### TASK INSTRUCTIONS
Please format every line of text in the items below as a JSON list of strings, with one string for each line and blank lines left out.

### EXTRACTED RECORDS
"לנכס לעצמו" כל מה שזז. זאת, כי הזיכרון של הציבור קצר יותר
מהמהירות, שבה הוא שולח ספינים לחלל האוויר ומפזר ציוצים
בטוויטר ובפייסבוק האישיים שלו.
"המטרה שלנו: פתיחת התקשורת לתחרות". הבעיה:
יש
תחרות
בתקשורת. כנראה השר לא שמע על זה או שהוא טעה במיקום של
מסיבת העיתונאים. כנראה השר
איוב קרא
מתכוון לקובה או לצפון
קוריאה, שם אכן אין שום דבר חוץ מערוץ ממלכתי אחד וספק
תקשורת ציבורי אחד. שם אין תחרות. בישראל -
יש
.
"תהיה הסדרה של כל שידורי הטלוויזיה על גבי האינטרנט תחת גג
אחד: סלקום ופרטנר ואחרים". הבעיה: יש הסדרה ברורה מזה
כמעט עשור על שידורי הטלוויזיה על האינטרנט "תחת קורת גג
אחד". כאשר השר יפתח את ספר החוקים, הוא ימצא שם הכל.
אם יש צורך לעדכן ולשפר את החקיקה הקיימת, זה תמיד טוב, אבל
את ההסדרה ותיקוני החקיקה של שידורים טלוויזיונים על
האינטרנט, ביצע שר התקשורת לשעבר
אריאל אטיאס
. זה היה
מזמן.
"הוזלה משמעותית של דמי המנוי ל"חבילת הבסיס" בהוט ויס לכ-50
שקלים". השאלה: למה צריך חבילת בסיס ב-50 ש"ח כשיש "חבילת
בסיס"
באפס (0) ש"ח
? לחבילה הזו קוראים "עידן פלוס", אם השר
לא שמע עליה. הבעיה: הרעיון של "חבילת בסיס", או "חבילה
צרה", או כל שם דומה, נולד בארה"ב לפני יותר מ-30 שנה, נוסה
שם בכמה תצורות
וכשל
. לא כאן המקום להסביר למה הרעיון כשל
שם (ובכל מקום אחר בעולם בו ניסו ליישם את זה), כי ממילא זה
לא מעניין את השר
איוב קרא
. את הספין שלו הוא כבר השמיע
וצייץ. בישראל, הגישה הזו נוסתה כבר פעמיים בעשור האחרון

### SOLUTION TO THE PROBLEM
[
  "\"לנכס לעצמו\" כל מה שזז. זאת, כי הזיכרון של הציבור קצר יותר",
  "מהמהירות, שבה הוא שולח ספינים לחלל האוויר ומפזר ציוצים",
  "בטוויטר ובפייסבוק האישיים שלו.",
  "\"המטרה שלנו: פתיחת התקשורת לתחרות\". הבעיה:",
  "יש",
  "תחרות",
  "בתקשורת. כנראה השר לא שמע על זה או שהוא טעה במיקום של",
  "מסיבת העיתונאים. כנראה השר",
  "איוב קרא",
  "מתכוון לקובה או לצפון",
  "קוריאה, שם אכן אין שום דבר חוץ מערוץ ממלכתי אחד וספק",
  "תקשורת ציבורי אחד. שם אין תחרות. בישראל -",
  "יש",
  ".",
  "\"תהיה הסדרה של כל שידורי הטלוויזיה על גבי האינטרנט תחת גג",
  "אחד: סלקום ופרטנר ואחרים\". הבעיה: יש הסדרה ברורה מזה",
  "כמעט עשור על שידורי הטלוויזיה על האינטרנט \"תחת קורת גג",
  "אחד\". כאשר השר יפתח את ספר החוקים, הוא ימצא שם הכל.",
  "אם יש צורך לעדכן ולשפר את החקיקה הקיימת, זה תמיד טוב, אבל",
  "את ההסדרה ותיקוני החקיקה של שידורים טלוויזיונים על",
  "האינטרנט, ביצע שר התקשורת לשעבר",
  "אריאל אטיאס",
  ". זה היה",
  "מזמן.",
  "\"הוזלה משמעותית של דמי המנוי ל\"חבילת הבסיס\" בהוט ויס לכ-50",
  "שקלים\". השאלה: למה צריך חבילת בסיס ב-50 ש\"ח כשיש \"חבילת",
  "בסיס\"",
  "באפס (0) ש\"ח",
  "? לחבילה הזו קוראים \"עידן פלוס\", אם השר",
  "לא שמע עליה. הבעיה: הרעיון של \"חבילת בסיס\", או \"חבילה",
  "צרה\", או כל שם דומה, נולד בארה\"ב לפני יותר מ-30 שנה, נוסה",
  "שם בכמה תצורות",
  "וכשל",
  ". לא כאן המקום להסביר למה הרעיון כשל",
  "שם (ובכל מקום אחר בעולם בו ניסו ליישם את זה), כי ממילא זה",
  "לא מעניין את השר",
  "איוב קרא",
  ". את הספין שלו הוא כבר השמיע",
  "וצייץ. בישראל, הגישה הזו נוסתה כבר פעמיים בעשור האחרון"
]